Montreal

Five elderly Catholic clerics arrested in Joliette for alleged sexual abuse of minors

The Sûreté du Québec's major crimes unit arrested the men, members of the Clerics of St. Viator teaching order, who are between the ages of 78 and 88. They are facing more than 30 charges in all, including sexual assault.

The men, members of Clerics of St. Viator religious order, allegedly abused boys between 1961 and 1989

The provincial home of the Clercs de Saint-Viateur in Joliette, Que. The Catholic teaching order originated in France in the 19th century. (Simon-Marc Charron/Radio-Canada)

Quebec provincial police have arrested five elderly members of a Catholic teaching order, the Clerics of St. Viator, for allegedly sexually abusing boys in their care over the span of almost 30 years.

The Sûreté du Québec's major crimes unit carried out arrest warrants for the men, who are between the ages of 78 and 88, in a home in Joliette belonging to their congregation, known in French as the Clercs de Saint-Viateur. 

The men are facing more than 30 charges in total, including gross indecency, sexual assault and indecent assault. The men were interviewed by investigators and arraigned Tuesday via teleconference in courthouses in Joliette, Valleyfield and Montreal.

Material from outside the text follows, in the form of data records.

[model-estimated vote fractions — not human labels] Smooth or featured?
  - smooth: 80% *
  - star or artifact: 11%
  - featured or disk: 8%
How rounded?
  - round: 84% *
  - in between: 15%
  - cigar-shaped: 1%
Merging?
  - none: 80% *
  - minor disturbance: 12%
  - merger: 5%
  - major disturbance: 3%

The alleged crimes took place between 1961 and 1989, when the men were responsible for instructing minors in religious educational institutions in the Montérégie, Bas-Saint-Laurent, Gaspé and Laurentians regions, the SQ said in a statement.

SQ spokesperson Sgt. Ingrid Asselin said that 15 alleged victims of the clerics have come forward. She said they are all male and were minors at the time they say were assaulted.

Despite the alleged crimes going back decades, Asselin said the victims only made criminal complaints recently.

Police say anyone with additional information is asked to call them at 1-800-659-4264.

The congregation, the Clercs de Saint-Viateur du Canada, is also facing a class-action lawsuit for alleged sexual abuse by some clerics that took place at more than 20 institutions.

"Justice will follow its course, but the assailants must understand that they will never be sheltered from being accountable for their crimes," said Justin Wee, whose law firm Arsenault Dufresne Wee represents about 270 alleged victims in a class action lawsuit against the congregation.

The class action, filed in 2017, includes incidents alleged to have happened as long ago as the 1930s. Wee said that since the arrests Tuesday morning, his office has received dozens of more calls making complaints about members of the congregation.

"We as a society are proving that we are able to listen to the victims, which wasn't the case 20 years ago," he said.

Earlier this month, the Quebec government tabled Bill 55, proposed legislation to abolish the statute of limitations on civil proceedings in cases of alleged sexual assault.

Under the Criminal Code of Canada, there is no time limit on criminal charges for sexual assault.

The Clercs de Saint-Viateur du Canada told CBC News in a statement that the congregation is co-operating with authorities and would not comment further at this time.